T1 fails. The network is not doing cue combination at all. Abandon the Bayesian framing for this architecture — H2 and H3 are then moot.
T1 passes, T2 fails. The inference happens but is not written into the raster. The professor’s conjecture (H2) is wrong as stated: uncertainty is computed but encoded somewhere other than gamma-band structure.
T2 and T3 diverge. The two confidence channels disagree, which localises the representation — uncertainty lives in the readout population’s spread but not in the rhythm’s dispersion (or vice versa). This is the most informative outcome: it says where the network keeps its uncertainty.

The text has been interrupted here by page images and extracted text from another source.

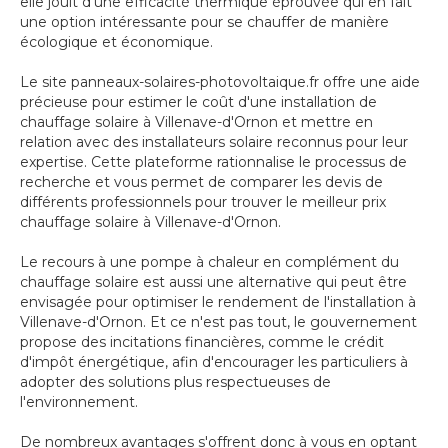
elle jouit d'une efficacité thermique éprouvée qui en fait
une option intéressante pour se chauffer de manière
écologique et économique.
Le site panneaux-solaires-photovoltaique.fr offre une aide
précieuse pour estimer le coût d'une installation de
chauffage solaire à Villenave-d'Ornon et mettre en
relation avec des installateurs solaire reconnus pour leur
expertise. Cette plateforme rationnalise le processus de
recherche et vous permet de comparer les devis de
différents professionnels pour trouver le meilleur prix
chauffage solaire à Villenave-d'Ornon.
Le recours à une pompe à chaleur en complément du
chauffage solaire est aussi une alternative qui peut être
envisagée pour optimiser le rendement de l'installation à
Villenave-d'Ornon. Et ce n'est pas tout, le gouvernement
propose des incitations financières, comme le crédit
d'impôt énergétique, afin d'encourager les particuliers à
adopter des solutions plus respectueuses de
l'environnement.
De nombreux avantages s'offrent donc à vous en optant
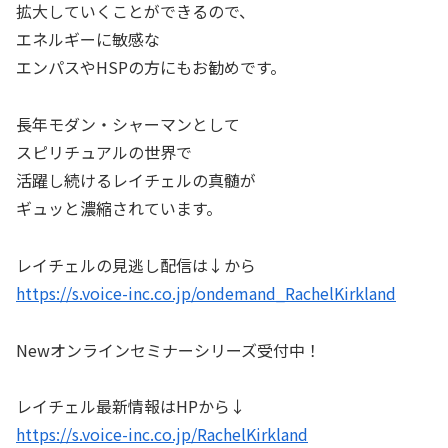
拡大していくことができるので、
エネルギーに敏感な
エンパスやHSPの方にもお勧めです。
長年モダン・シャーマンとして
スピリチュアルの世界で
活躍し続けるレイチェルの真髄が
ギュッと濃縮されています。
レイチェルの見逃し配信は↓から
https://s.voice-inc.co.jp/ondemand_RachelKirkland
Newオンラインセミナーシリーズ受付中！
レイチェル最新情報はHPから↓
https://s.voice-inc.co.jp/RachelKirkland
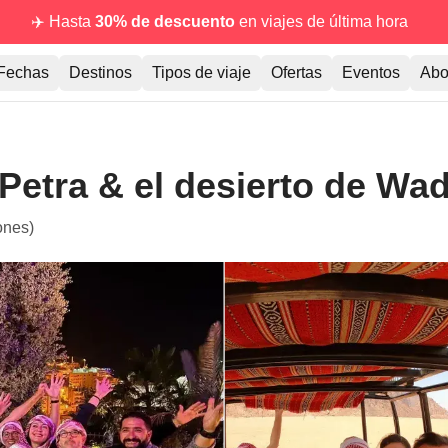
✈️ Hasta
30% de descuento
en viajes de última hora
Fechas
Destinos
Tipos de viaje
Ofertas
Eventos
Abo
 Petra & el desierto de Wa
ones)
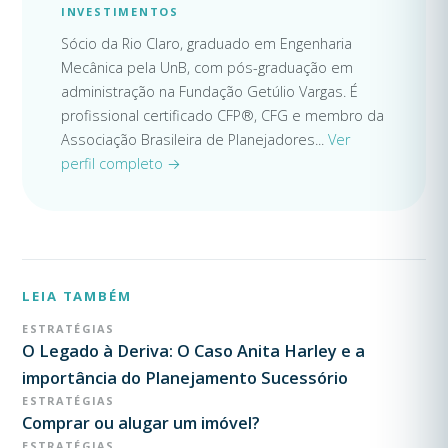
INVESTIMENTOS
Sócio da Rio Claro, graduado em Engenharia
Mecânica pela UnB, com pós-graduação em
administração na Fundação Getúlio Vargas. É
profissional certificado CFP®, CFG e membro da
Associação Brasileira de Planejadores...
Ver
perfil completo →
LEIA TAMBÉM
ESTRATÉGIAS
O Legado à Deriva: O Caso Anita Harley e a
importância do Planejamento Sucessório
ESTRATÉGIAS
Comprar ou alugar um imóvel?
ESTRATÉGIAS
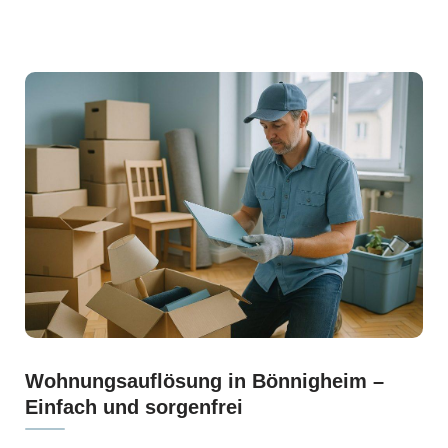
Wohnungsauflösung in Bönnigheim –
Einfach und sorgenfrei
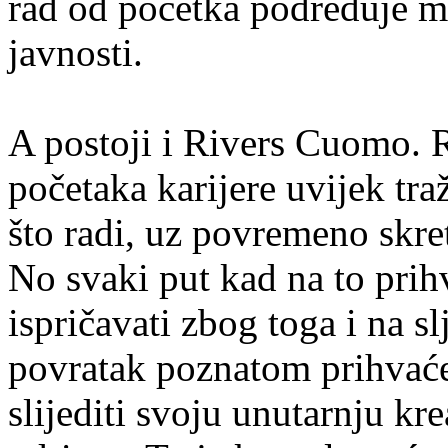
rad od početka podređuje 
javnosti.
A postoji i Rivers Cuomo. 
početaka karijere uvijek tr
što radi, uz povremeno skret
No svaki put kad na to prih
ispričavati zbog toga i na s
povratak poznatom prihvaće
slijediti svoju unutarnju kre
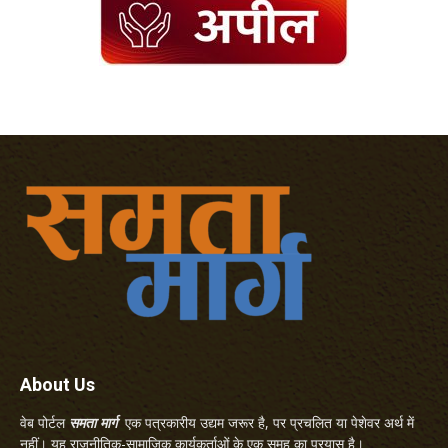
About Us
वेब पोर्टल
समता मार्ग
एक पत्रकारीय उद्यम जरूर है, पर प्रचलित या पेशेवर अर्थ में
नहीं। यह राजनीतिक-सामाजिक कार्यकर्ताओं के एक समूह का प्रयास है।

The non-rhythmic control (T4) then resolves what the rhythm specifically contributes. Note that passing T1 already requires representing the input reliabilities, so a control that passes T1 is never literally without an interior uncertainty metric — the question is only whether it represents the posterior width in any legible form:

Control matches PING on T1. Precision-weighting the mean is generic to the conductance network — the rhythm is not needed to compute the combined estimate. Expected, and consistent with the PPC account (Ma et al. 2006).
Control fails T1 under the time budget. The rhythm acts as an inference accelerant: within a few-cycle window PING reaches the weighted estimate while the asynchronous control mixes too slowly. This is the Aitchison–Lengyel (ar007) angle — gamma as the momentum of a fast sampler — and would be a stronger claim than the representational one.
PING tracks $\sigma_*^2$ , control does not (in any channel). The rhythm is the uncertainty substrate — the strong form of the conjecture. Posterior width is legible only where there is a cycle to disperse around.
Both track $\sigma_*^2$ in the rate channel, only PING also in band timing. The likeliest real outcome: the rhythm supplies a redundant, more legible second read-out rather than a unique one. Uncertainty is represented either way; PING just shows its work.

What’s at stake

If H1 holds, this is a concrete instance of the sampling-school claim that probabilistic computation can fall out of trained recurrent E/I dynamics (Echeveste et al. 2020, via ar007) — reached here by ordinary gradient descent rather than by a sampling objective. If H2 also holds, it ties the project’s PING work directly to uncertainty representation: the gamma rhythm would be doing double duty as both the network’s clock and its confidence gauge. The most likely real outcome — T1 passes, H2 partly holds — is itself the interesting one, because the divergence in T3 is what would tell us where the uncertainty is.

Next steps

Implement the task and runner. A two-cue input generator (Gaussian-tuned populations with per-trial reliability), the population-vector readout over whole gamma cycles, and the runner at src/notebooks/nb051.py with hardcoded recipe (tier + modal-gpu only). The runner trains two networks on the identical task — the PING substrate and the nb050 non-rhythmic control — sharing readout, loss, and schedule.
Pilot at the tiny tier to confirm the network trains to non-trivial accuracy on a single reliability level before opening the mixed-reliability regime.
Run T1 first — it gates everything. Only if the precision-weighting is real do T2, T3, and the T4 contrast carry meaning.
If H2/H3 come out weak, add a confidence-requiring task variant (calibration-scored confidence output, cost-asymmetric loss, or temporal integration) so that posterior width is something the loss selects for rather than an incidental by-product.